A moan broke from the row of recruits, and they shook as though a chill wind had passed over them. The smile vanished.

“We will run to breakfast now as soon as I have some volunteers for an easy assignment. Can any of you drive a helicar?”

Two recruits hopefully raised their hands, and he beckoned them forward. “All right, both of you, mops and buckets behind that door. Clean out the latrine while the rest are eating. You’ll have a better appetite for lunch.”

That was Bill’s second lesson on how to be a good trooper: never volunteer.

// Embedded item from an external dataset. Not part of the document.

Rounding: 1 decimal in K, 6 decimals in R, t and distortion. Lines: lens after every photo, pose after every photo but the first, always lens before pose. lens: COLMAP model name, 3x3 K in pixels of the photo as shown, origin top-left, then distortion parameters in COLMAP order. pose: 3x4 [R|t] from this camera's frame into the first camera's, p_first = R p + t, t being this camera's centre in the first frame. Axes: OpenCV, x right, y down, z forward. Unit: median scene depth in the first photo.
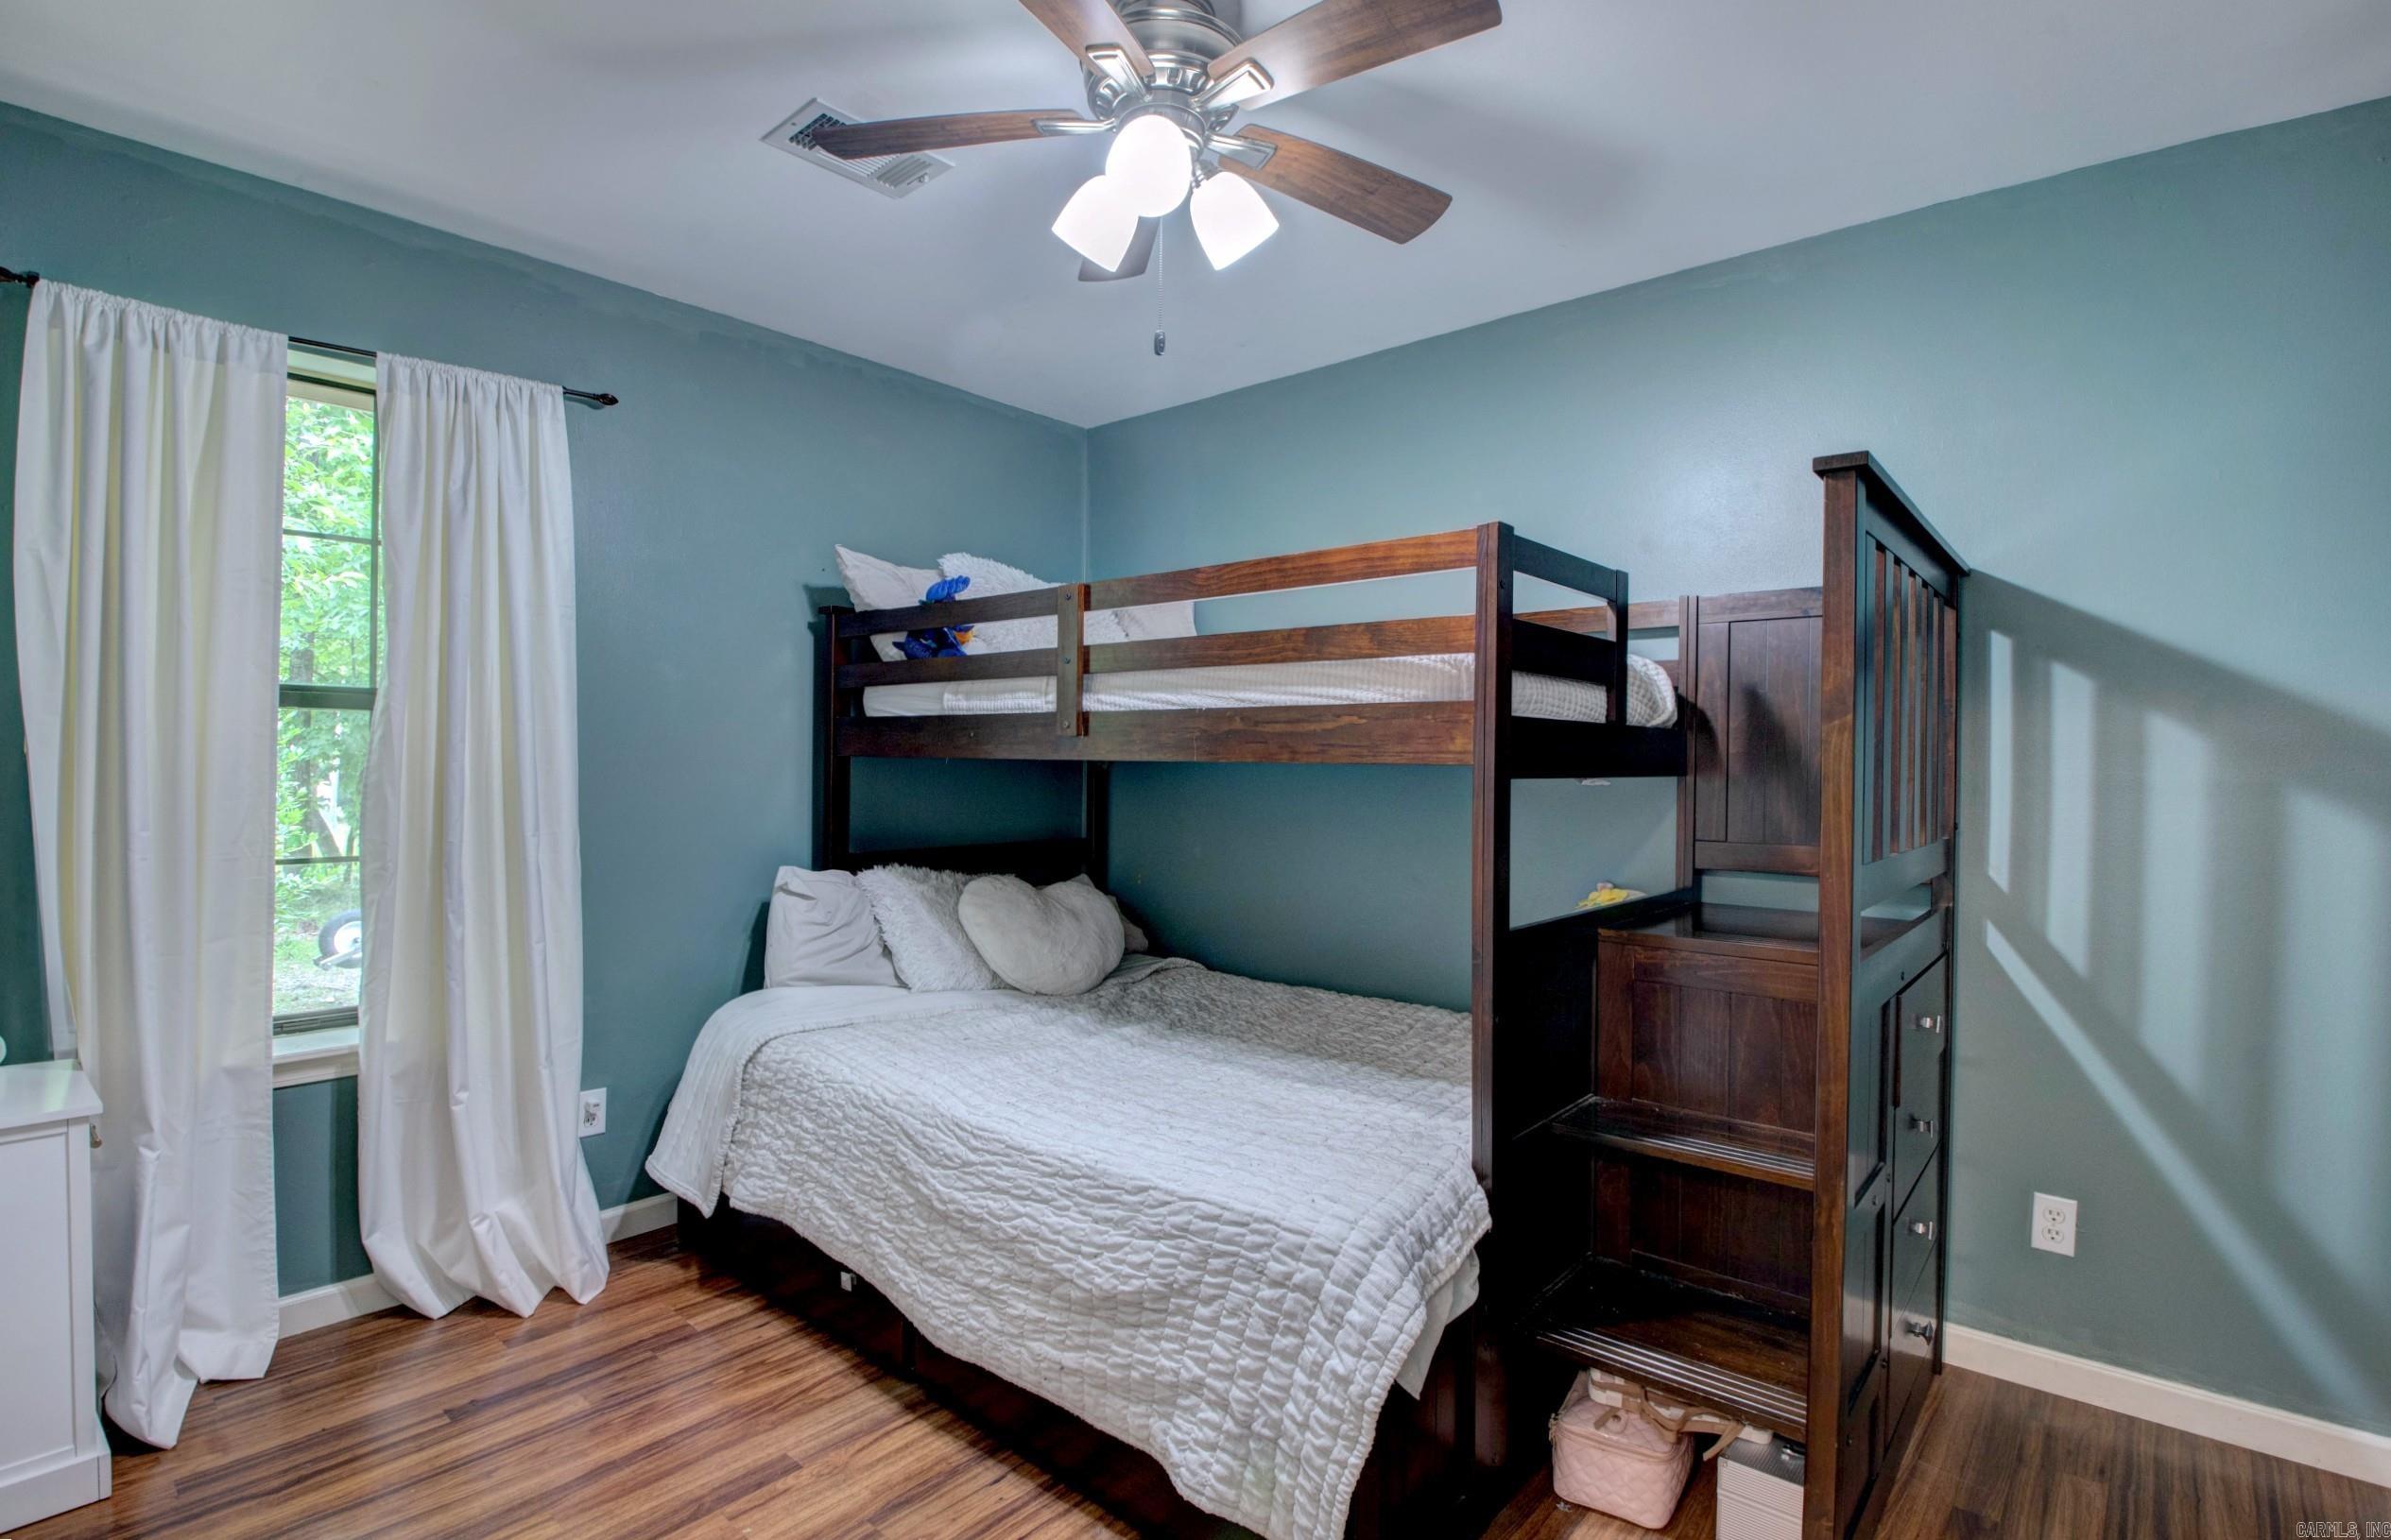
lens RADIAL K [[1118.4, 0, 1182.2], [0, 1118.4, 768.7], [0, 0, 1]] dist [0.012232, -0.022855]
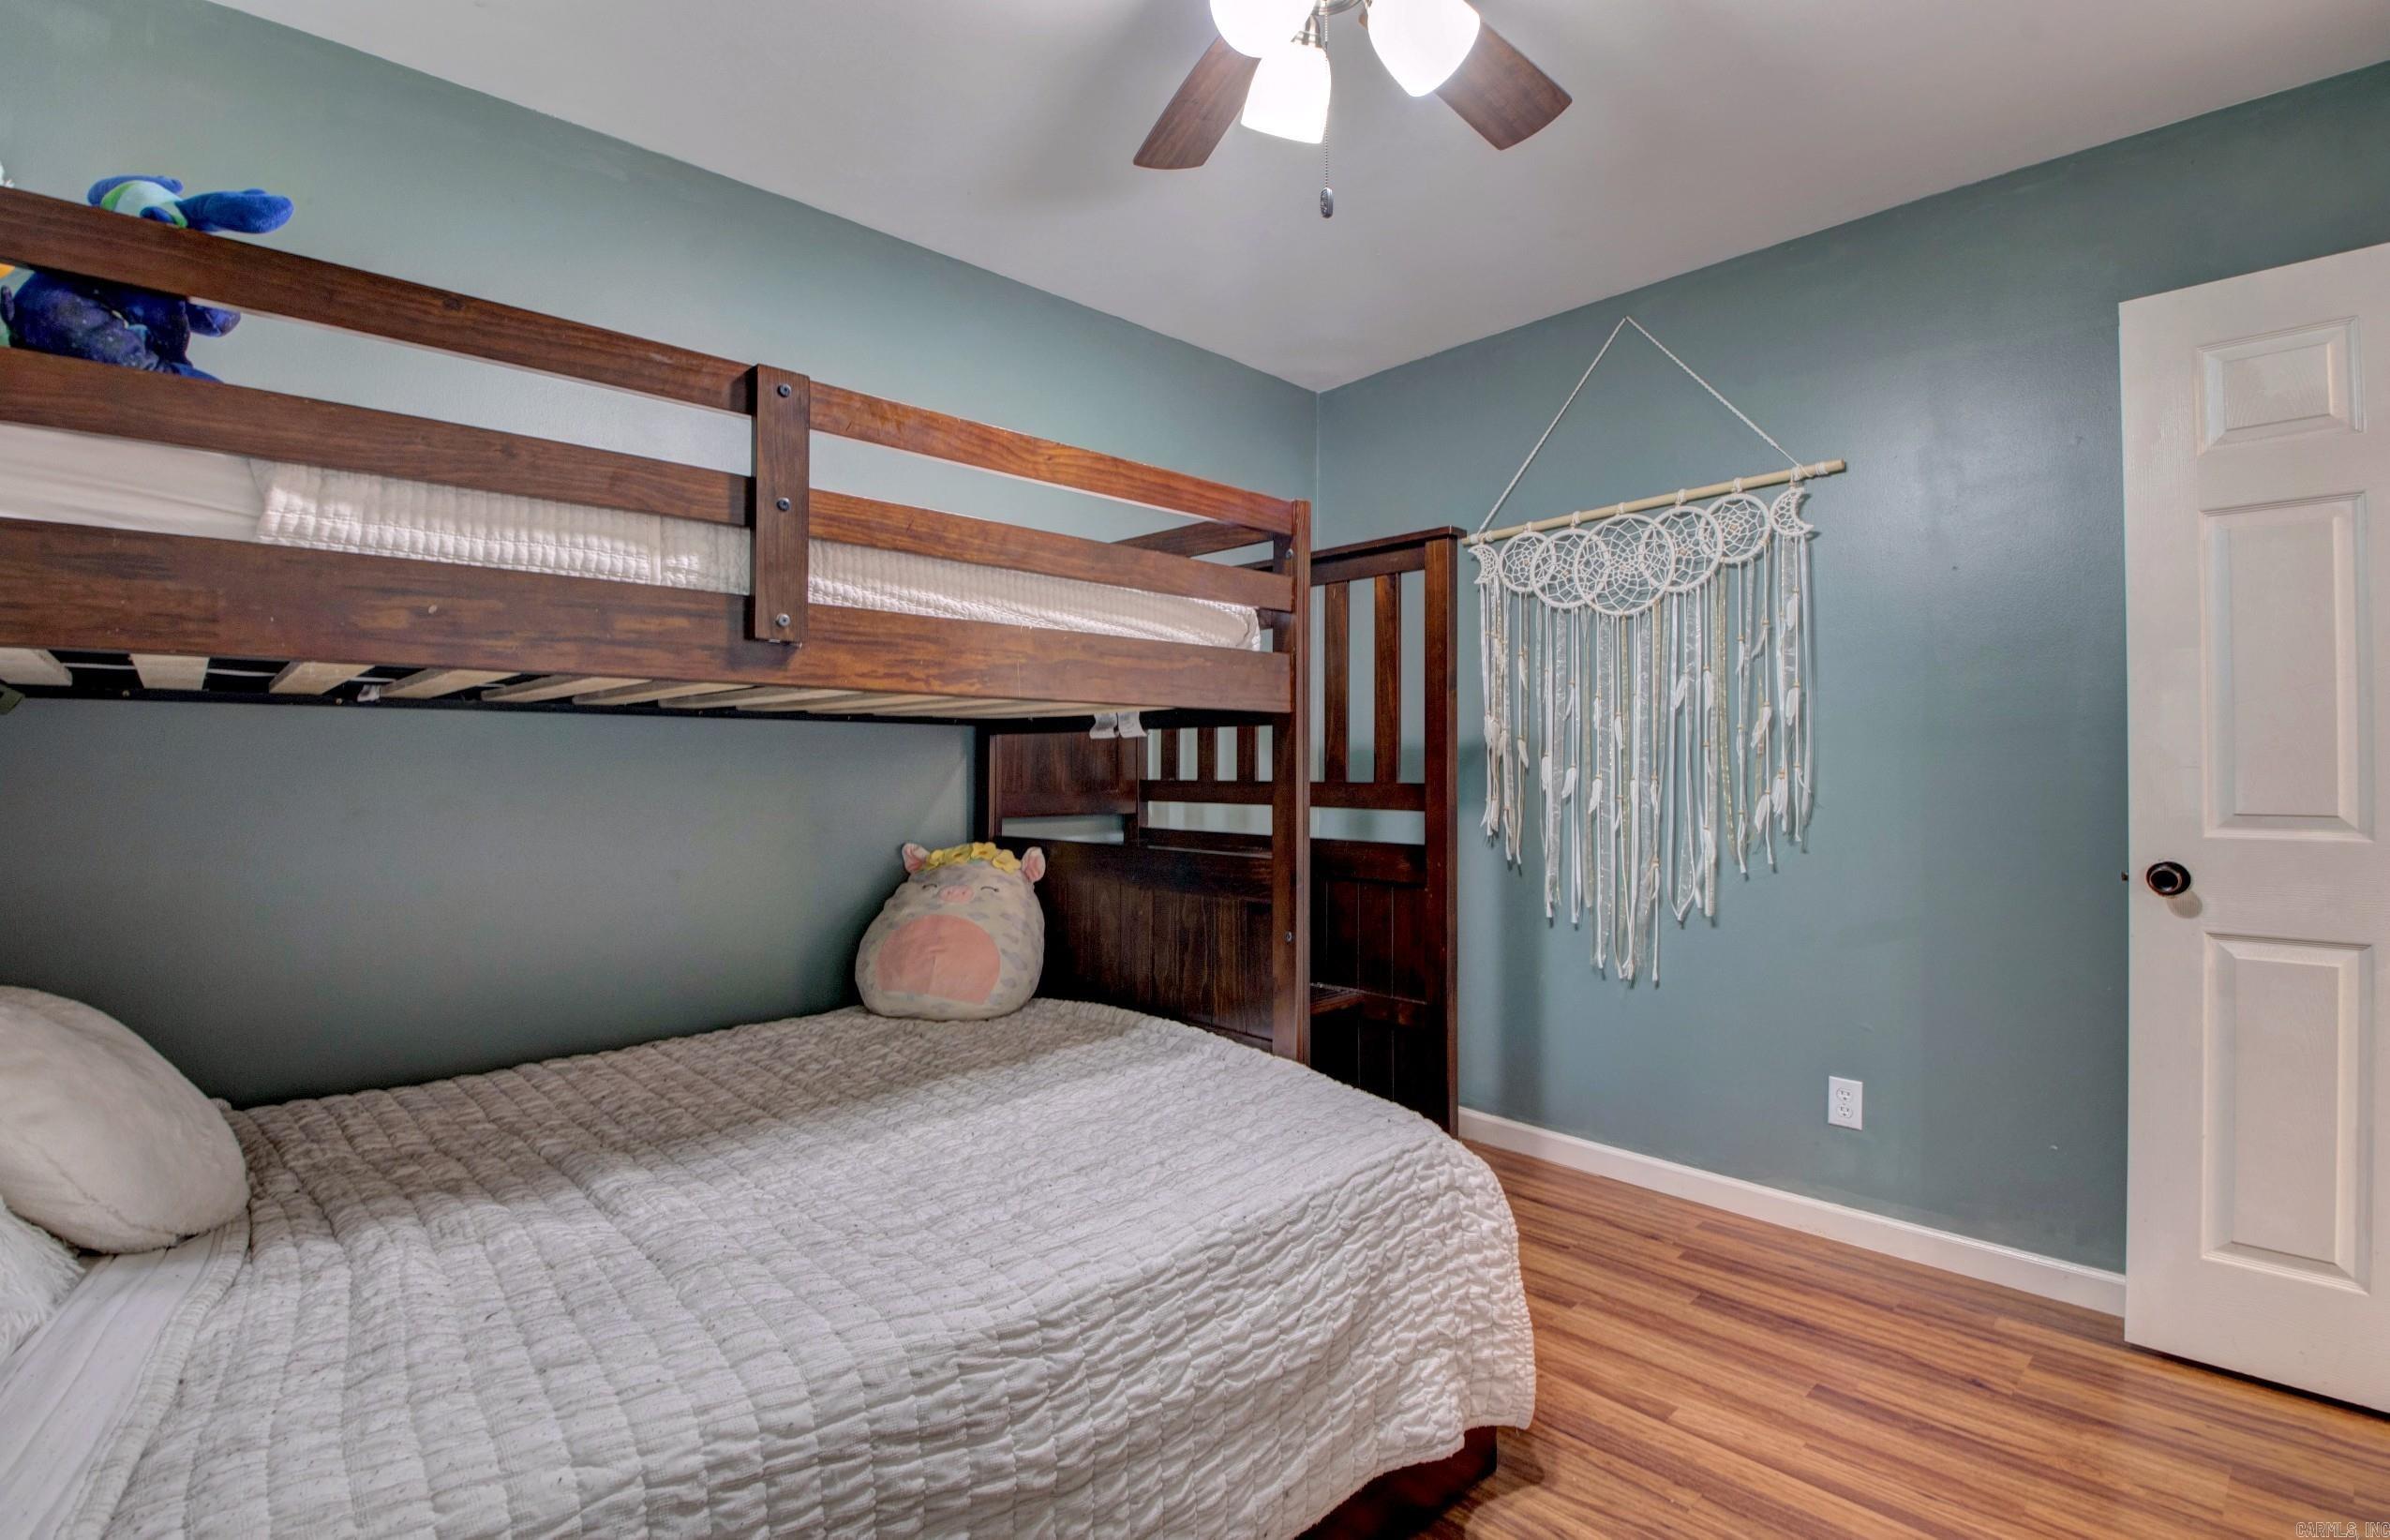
lens RADIAL K [[1118.1, 0, 1183.3], [0, 1118.1, 767.6], [0, 0, 1]] dist [0.012232, -0.022855]
pose [[0.089000, -0.011797, 0.995962, -0.803078], [0.005032, 0.999922, 0.011394, 0.035771], [-0.996019, 0.003998, 0.089053, 0.938212]]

The days of recruit training passed with a horribly lethargic speed. With each day conditions became worse and Bill’s exhaustion greater. This seemed impossible, but it was nevertheless true. A large number of gifted and sadistic minds had designed it to be that way. The recruits’ heads were shaved for uniformity. The food was theoretically nourishing but incredibly vile and when, by mistake, one batch of meat was served in an edible state it was caught at the last moment and thrown out and the cook reduced two grades. Their sleep was broken by mock gas attacks and their free time filled with caring for their equipment. The seventh day was designated as a day of rest, but they all had received punishments, like Bill’s KP, and it was as any other day. On this, the third Sunday of their imprisonment, they were stumbling through the last hour of the day before the lights were extinguished and they were finally permitted to crawl into their casehardened bunks. Bill pushed against the weak force field that blocked the door, cunningly designed to allow the desert flies to enter but not leave the barracks, and dragged himself in. After fourteen hours of KP his legs vibrated with exhaustion, and his arms were wrinkled and pallid as a corpse’s from the soapy water. He dropped his jacket to the floor, where it stood stiffly supported by its burden of sweat, grease, and dust, and dragged his shaver from his footlocker. In the latrine he bobbed his head around trying to find a clear space on one of the mirrors. All of them had been heavily stenciled in large letters with such inspiring messages as KEEP YOUR WUG SHUT-THE CHINGERS ARE LISTENING and IF YOU TALK THIS MAN MAY DIE. He finally plugged the shaver in next to WOULD YOU WANT YOUR SISTER TO MARRY ONE? and centered his face in the o in ONE. Black-rimmed and bloodshot eyes stared back at him as he ran the buzzing machine over the underweight planes of his jaw. It took more than a minute for the meaning of the question to penetrate his fatiguedrugged brain.